Have India’s health centres really ‘collapsed’? Premium
The Hindu
Study examines health centres in North India, highlighting progress, challenges, and potential for improving public healthcare system.
Jean Drèze, Reetika Khera, Rishabh Malhotra, ‘The Changing State of Health Centres in North India’, Economic & Political Weekly (2024)
There is a well-documented infamy around public health centres. Some have likened it to a chasm, others to a systemic rot representing the “greatest failure of the Indian state”. There is proven dilapidation and disrepute — there are no doctors, no diagnostics, no drugs. There are no buildings either sometimes, and people walk for miles to get substandard treatment. These centres, as reflections of the vast network of public healthcare, stoke the fear that India’s health system has either collapsed or is disintegrating rapidly.
In this paper, the authors counter and complicate the prevailing narrative of ‘collapse’. They present a portrait of the healthcare centres in five north Indian States, documenting their strengths and struggles alike. Their survey shows a pattern of “improving quality and utilisation [of services] over time”, but the nature of progress is “largely cosmetic”, and “the pace of improvement” remains “far from adequate”. Still, there is scope and strength in redeeming health centres’ potential, they say. Against all odds, health centres “are mostly functional” and show “a demonstrated capacity to improve”.
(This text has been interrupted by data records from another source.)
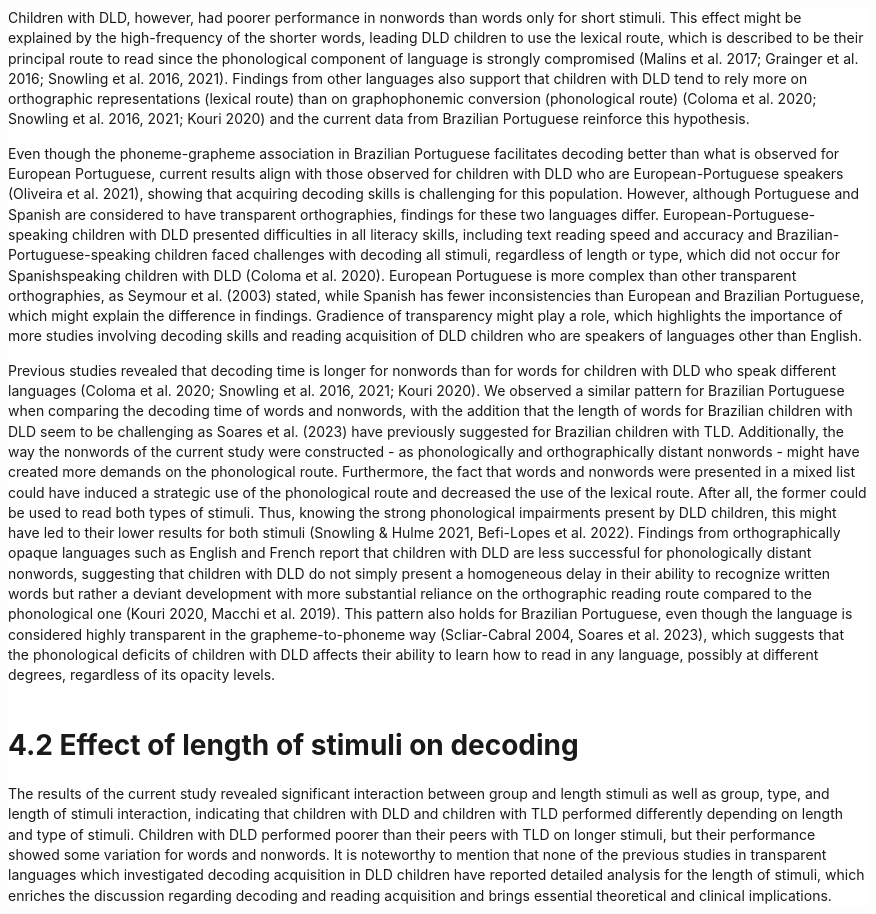 Children with DLD, however, had poorer performance in nonwords than words only for short stimuli. This effect might be explained by the high-frequency of the shorter words, leading DLD children to use the lexical route, which is described to be their principal route to read since the phonological component of language is strongly compromised (Malins et al. 2017; Grainger et al. 2016; Snowling et al. 2016, 2021). Findings from other languages also support that children with DLD tend to rely more on orthographic representations (lexical route) than on graphophonemic conversion (phonological route) (Coloma et al. 2020; Snowling et al. 2016, 2021; Kouri 2020) and the current data from Brazilian Portuguese reinforce this hypothesis.

Even though the phoneme-grapheme association in Brazilian Portuguese facilitates decoding better than what is observed for European Portuguese, current results align with those observed for children with DLD who are European-Portuguese speakers (Oliveira et al. 2021), showing that acquiring decoding skills is challenging for this population. However, although Portuguese and Spanish are considered to have transparent orthographies, findings for these two languages differ. European-Portuguese-speaking children with DLD presented difficulties in all literacy skills, including text reading speed and accuracy and Brazilian-Portuguese-speaking children faced challenges with decoding all stimuli, regardless of length or type, which did not occur for Spanishspeaking children with DLD (Coloma et al. 2020). European Portuguese is more complex than other transparent orthographies, as Seymour et al. (2003) stated, while Spanish has fewer inconsistencies than European and Brazilian Portuguese, which might explain the difference in findings. Gradience of transparency might play a role, which highlights the importance of more studies involving decoding skills and reading acquisition of DLD children who are speakers of languages other than English.

Previous studies revealed that decoding time is longer for nonwords than for words for children with DLD who speak different languages (Coloma et al. 2020; Snowling et al. 2016, 2021; Kouri 2020). We observed a similar pattern for Brazilian Portuguese when comparing the decoding time of words and nonwords, with the addition that the length of words for Brazilian children with DLD seem to be challenging as Soares et al. (2023) have previously suggested for Brazilian children with TLD. Additionally, the way the nonwords of the current study were constructed - as phonologically and orthographically distant nonwords - might have created more demands on the phonological route. Furthermore, the fact that words and nonwords were presented in a mixed list could have induced a strategic use of the phonological route and decreased the use of the lexical route. After all, the former could be used to read both types of stimuli. Thus, knowing the strong phonological impairments present by DLD children, this might have led to their lower results for both stimuli (Snowling & Hulme 2021, Befi-Lopes et al. 2022). Findings from orthographically opaque languages such as English and French report that children with DLD are less successful for phonologically distant nonwords, suggesting that children with DLD do not simply present a homogeneous delay in their ability to recognize written words but rather a deviant development with more substantial reliance on the orthographic reading route compared to the phonological one (Kouri 2020, Macchi et al. 2019). This pattern also holds for Brazilian Portuguese, even though the language is considered highly transparent in the grapheme-to-phoneme way (Scliar-Cabral 2004, Soares et al. 2023), which suggests that the phonological deficits of children with DLD affects their ability to learn how to read in any language, possibly at different degrees, regardless of its opacity levels.

# 4.2 Effect of length of stimuli on decoding

The results of the current study revealed significant interaction between group and length stimuli as well as group, type, and length of stimuli interaction, indicating that children with DLD and children with TLD performed differently depending on length and type of stimuli. Children with DLD performed poorer than their peers with TLD on longer stimuli, but their performance showed some variation for words and nonwords. It is noteworthy to mention that none of the previous studies in transparent languages which investigated decoding acquisition in DLD children have reported detailed analysis for the length of stimuli, which enriches the discussion regarding decoding and reading acquisition and brings essential theoretical and clinical implications.

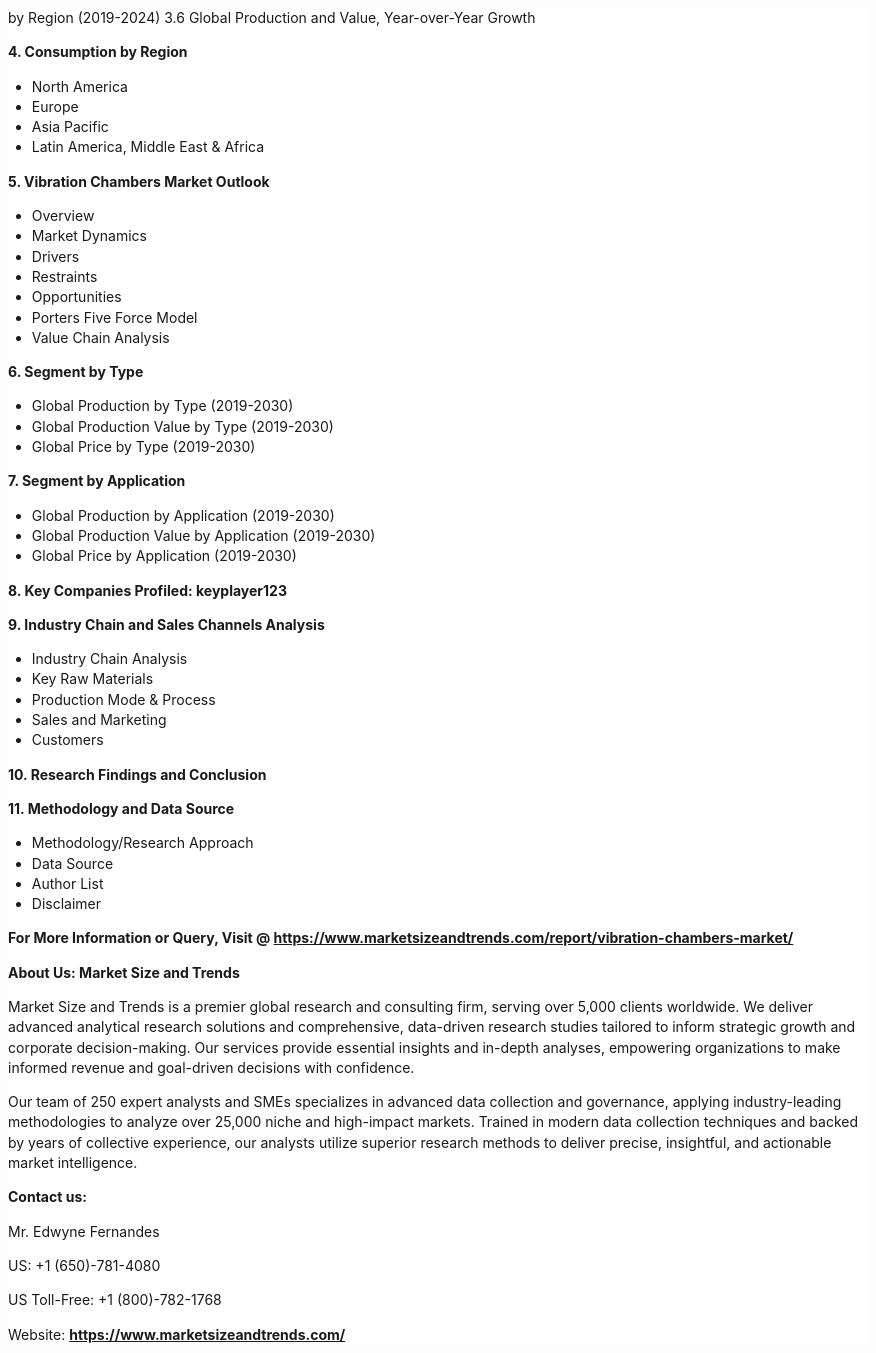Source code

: by Region (2019-2024) 3.6 Global Production and Value, Year-over-Year Growth</li></ul><p><strong>4. Consumption by Region</strong></p><ul><li>North America</li><li>Europe</li><li>Asia Pacific</li><li>Latin America, Middle East &amp; Africa</li></ul><p><strong>5. Vibration Chambers Market Outlook</strong></p><ul><li>Overview</li><li>Market Dynamics</li><li>Drivers</li><li>Restraints</li><li>Opportunities</li><li>Porters Five Force Model</li><li>Value Chain Analysis&nbsp;</li></ul><p><strong>6. Segment by Type</strong></p><ul><li>Global Production by Type (2019-2030)</li><li>Global Production Value by Type (2019-2030)</li><li>Global Price by Type (2019-2030)</li></ul><p><strong>7. Segment by Application</strong></p><ul><li>Global Production by Application (2019-2030)</li><li>Global Production Value by Application (2019-2030)</li><li>Global Price by Application (2019-2030)</li></ul><p><strong>8. Key Companies Profiled: keyplayer123</strong></p><p><strong>9. Industry Chain and Sales Channels Analysis</strong></p><ul><li>Industry Chain Analysis</li><li>Key Raw Materials</li><li>Production Mode &amp; Process</li><li>Sales and Marketing</li><li>Customers</li></ul><p><strong>10. Research Findings and Conclusion</strong></p><p><strong>11. Methodology and Data Source</strong></p><ul><li>Methodology/Research Approach</li><li>Data Source</li><li>Author List</li><li>Disclaimer</li></ul></p><p><strong>For More Information or Query, Visit @ <a href="https://www.marketsizeandtrends.com/report/vibration-chambers-market/">https://www.marketsizeandtrends.com/report/vibration-chambers-market/</a></strong></p><p><strong>About Us: Market Size and Trends</strong></p><p>Market Size and Trends is a premier global research and consulting firm, serving over 5,000 clients worldwide. We deliver advanced analytical research solutions and comprehensive, data-driven research studies tailored to inform strategic growth and corporate decision-making. Our services provide essential insights and in-depth analyses, empowering organizations to make informed revenue and goal-driven decisions with confidence.</p><p>Our team of 250 expert analysts and SMEs specializes in advanced data collection and governance, applying industry-leading methodologies to analyze over 25,000 niche and high-impact markets. Trained in modern data collection techniques and backed by years of collective experience, our analysts utilize superior research methods to deliver precise, insightful, and actionable market intelligence.</p><p><strong>Contact us:</strong></p><p>Mr. Edwyne Fernandes</p><p>US: +1 (650)-781-4080</p><p>US Toll-Free: +1 (800)-782-1768</p><p>Website: <strong><a href="https://www.marketsizeandtrends.com/">https://www.marketsizeandtrends.com/</a></strong></p>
Health centres are the lowest rung of India’s public health system, charged with offering accessible and affordable primary care. Almost two lakh in number, they are conceptualised as a three-tier system: sub-centres (later renamed as health and wellness centres), public health centres (PHCs) and community health centres (CHCs). 94% of these centres are located in rural areas, but reports show that less than 20% of them function effectively, pushing disadvantaged communities to rely on expensive, exploitative private health care. “Torn between the two, many patients end up risking their health or their wealth, if not both”. Last year’s Economic Survey showed that in the absence of proper insurance and affordable services, almost half of all health spending in India is still paid by patients themselves, pushing many households into poverty.
The answer to social and health inequity may lie in accelerating the expansion and improvement of health centres. Localised healthcare “is a much better way of dealing with most health problems than to let patients loose on larger public hospitals or the private sector”.
The researchers studied the performance of 241 health centres — 26 CHCs, 65 PHCs and 150 sub-centres, spread across Bihar (23), Chhattisgarh (36), Himachal Pradesh (45), Jharkhand (37) and Rajasthan (100). They referred to data from two studies from two different decades, one in 2002 and one in 2013, conducted in Udaipur and parts of Bihar, Jharkhand, and Himachal Pradesh. Centres from the 2013 survey were revisited in 2022, with Chhattisgarh added to the mix.
Himachal Pradesh was always a “trailblazer” with functional centres serving 83% of its population, but States like Chhattisgarh and Rajasthan have introduced “valuable initiatives”. “Health centres today have better facilities, dispense more medicines, serve more patients, and provide a wider range of services than they did 10 or 20 years ago”, the researchers found. This perception of progress was shared by health workers too, who found that “the work environment and the work culture seem to improve hand in hand”.